Rien de tout cela ne signifie que les bibliothèques JavaScript de défilement sont obsolètes. Il existe de véritables cas d'usage où les CSS Scroll-Driven Animations atteignent leurs limites :

  • Timelines séquencées complexes — L'API de timeline de GSAP permet d'enchaîner des dizaines d'animations avec des callbacks, des conditions et des valeurs dynamiques. CSS n'a pas d'équivalent en termes de flux de contrôle.
  • Logique déclenchée par le défilement, pas seulement des visuels — Charger des données lorsqu'un élément entre dans le viewport, suivre des événements analytiques, déclencher de l'audio — ce sont des préoccupations JavaScript.
  • Animations basées sur la physique ou les ressorts — Momentum, inertie, dépassement élastique. La propriété CSS animation-timing-function est expressive mais limitée comparée à un vrai moteur physique.
  • Campagnes critiques pour Safari — Si les analytics de votre client montrent plus de 30 % de trafic Safari, vous pourriez préférer GSAP comme pilote principal avec CSS comme cible de migration future.
  • Contenu dynamique avec une structure DOM inconnue — Lorsque vous ne pouvez pas anticiper quels éléments existent au moment du build, la flexibilité à l'exécution de JavaScript l'emporte.

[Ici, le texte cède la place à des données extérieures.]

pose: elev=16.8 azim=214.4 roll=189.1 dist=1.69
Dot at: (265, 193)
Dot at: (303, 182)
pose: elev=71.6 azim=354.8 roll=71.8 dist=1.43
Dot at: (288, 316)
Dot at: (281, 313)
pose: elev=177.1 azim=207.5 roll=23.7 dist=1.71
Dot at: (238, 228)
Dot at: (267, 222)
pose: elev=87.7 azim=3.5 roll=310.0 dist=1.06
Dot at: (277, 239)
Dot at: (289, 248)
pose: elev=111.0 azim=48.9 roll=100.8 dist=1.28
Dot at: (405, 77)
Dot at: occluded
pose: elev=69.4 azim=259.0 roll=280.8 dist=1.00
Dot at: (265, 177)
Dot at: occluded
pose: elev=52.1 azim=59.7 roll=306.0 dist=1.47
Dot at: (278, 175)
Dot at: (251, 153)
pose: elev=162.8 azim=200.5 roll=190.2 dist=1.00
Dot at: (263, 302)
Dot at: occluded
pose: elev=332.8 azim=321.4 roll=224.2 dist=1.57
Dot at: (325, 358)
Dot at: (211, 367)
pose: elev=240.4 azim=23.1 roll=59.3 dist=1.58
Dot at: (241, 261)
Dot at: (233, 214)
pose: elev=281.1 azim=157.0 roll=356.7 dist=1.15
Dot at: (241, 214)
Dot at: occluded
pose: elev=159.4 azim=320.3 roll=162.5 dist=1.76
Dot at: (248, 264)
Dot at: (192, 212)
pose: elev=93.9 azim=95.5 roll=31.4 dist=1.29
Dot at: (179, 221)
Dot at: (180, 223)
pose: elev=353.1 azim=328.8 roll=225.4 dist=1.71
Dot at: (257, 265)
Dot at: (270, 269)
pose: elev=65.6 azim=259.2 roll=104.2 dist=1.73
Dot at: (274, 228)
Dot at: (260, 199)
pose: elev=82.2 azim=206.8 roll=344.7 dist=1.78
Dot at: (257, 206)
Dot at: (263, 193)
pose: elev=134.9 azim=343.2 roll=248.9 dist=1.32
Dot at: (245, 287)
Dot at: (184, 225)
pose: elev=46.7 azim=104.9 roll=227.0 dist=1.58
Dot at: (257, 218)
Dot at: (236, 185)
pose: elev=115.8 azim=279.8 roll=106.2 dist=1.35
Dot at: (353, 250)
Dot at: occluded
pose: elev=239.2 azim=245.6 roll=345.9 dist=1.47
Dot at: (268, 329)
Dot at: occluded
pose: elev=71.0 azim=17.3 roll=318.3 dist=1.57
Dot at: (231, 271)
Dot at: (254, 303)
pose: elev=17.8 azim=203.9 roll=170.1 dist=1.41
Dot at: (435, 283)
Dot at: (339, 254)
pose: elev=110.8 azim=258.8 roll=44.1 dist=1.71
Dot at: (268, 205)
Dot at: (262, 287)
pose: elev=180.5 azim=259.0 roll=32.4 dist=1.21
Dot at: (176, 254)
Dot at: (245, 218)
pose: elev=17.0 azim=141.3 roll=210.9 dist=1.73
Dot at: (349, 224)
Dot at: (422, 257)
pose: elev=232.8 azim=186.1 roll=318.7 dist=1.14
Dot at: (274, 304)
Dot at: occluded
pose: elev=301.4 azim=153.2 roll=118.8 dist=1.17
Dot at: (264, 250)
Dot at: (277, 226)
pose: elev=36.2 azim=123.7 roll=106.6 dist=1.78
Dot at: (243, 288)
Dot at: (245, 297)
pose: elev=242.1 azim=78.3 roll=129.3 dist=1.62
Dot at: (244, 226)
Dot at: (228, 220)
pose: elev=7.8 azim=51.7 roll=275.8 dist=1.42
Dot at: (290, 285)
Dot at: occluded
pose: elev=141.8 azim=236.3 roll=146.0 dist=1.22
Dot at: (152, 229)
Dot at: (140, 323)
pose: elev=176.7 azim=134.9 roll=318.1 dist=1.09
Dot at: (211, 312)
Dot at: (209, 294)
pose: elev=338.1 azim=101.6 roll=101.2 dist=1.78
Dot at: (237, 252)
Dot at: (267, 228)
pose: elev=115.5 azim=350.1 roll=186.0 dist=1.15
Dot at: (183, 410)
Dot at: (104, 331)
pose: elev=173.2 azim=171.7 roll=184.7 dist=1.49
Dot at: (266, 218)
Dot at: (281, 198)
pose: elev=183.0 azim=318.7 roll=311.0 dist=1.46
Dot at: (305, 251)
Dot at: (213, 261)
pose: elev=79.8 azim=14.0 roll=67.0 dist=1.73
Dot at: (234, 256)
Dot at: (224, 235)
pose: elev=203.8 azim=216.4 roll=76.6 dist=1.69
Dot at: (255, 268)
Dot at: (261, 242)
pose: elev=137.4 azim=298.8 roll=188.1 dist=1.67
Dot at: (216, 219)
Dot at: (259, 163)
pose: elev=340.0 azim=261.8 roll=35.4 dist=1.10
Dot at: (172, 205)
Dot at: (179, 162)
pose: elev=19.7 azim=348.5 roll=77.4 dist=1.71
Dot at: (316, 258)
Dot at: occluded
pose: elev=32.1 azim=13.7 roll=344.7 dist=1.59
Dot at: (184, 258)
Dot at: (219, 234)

Le bon choix en 2025 n'est pas « CSS contre JavaScript » — c'est « CSS en premier, JavaScript là où CSS atteint ses limites. »


Conclusion : la spécification est prête. Et vous ?

Les CSS Scroll-Driven Animations représentent l'un des ajouts les plus significatifs à la spécification CSS depuis des années — non pas parce qu'elles introduisent de flamboyants nouveaux effets visuels, mais parce qu'elles donnent au compositeur du navigateur la pleine maîtrise du mouvement lié au défilement. Le résultat : des expériences plus fluides avec moins de code, des bundles plus légers et aucun budget d'événements de défilement à gérer.

Pour les agences créatives, c'est un avantage concurrentiel qui se cache à la vue de tous. Les studios qui livrent encore chaque en-tête parallaxe via GSAP paient une taxe de performance que leurs clients n'ont jamais demandée. La recette est simple : adoptez les animations CSS au défilement par défaut, utilisez @supports pour conditionner l'expérience enrichie, et réservez JavaScript aux cas où vous avez genuinement besoin de logique à l'exécution.

Commencez par la barre de progression de lecture — elle tient en quatre lignes de CSS, elle est prête à être livrée dès aujourd'hui, et elle rendra immédiatement chaque développeur de votre équipe curieux de découvrir ce que l'on peut faire d'autre. Cette curiosité est exactement là où cette spécification mérite de vous emmener.

La renaissance des animations au défilement est là. Elle ne nécessite tout simplement pas de balise <script>.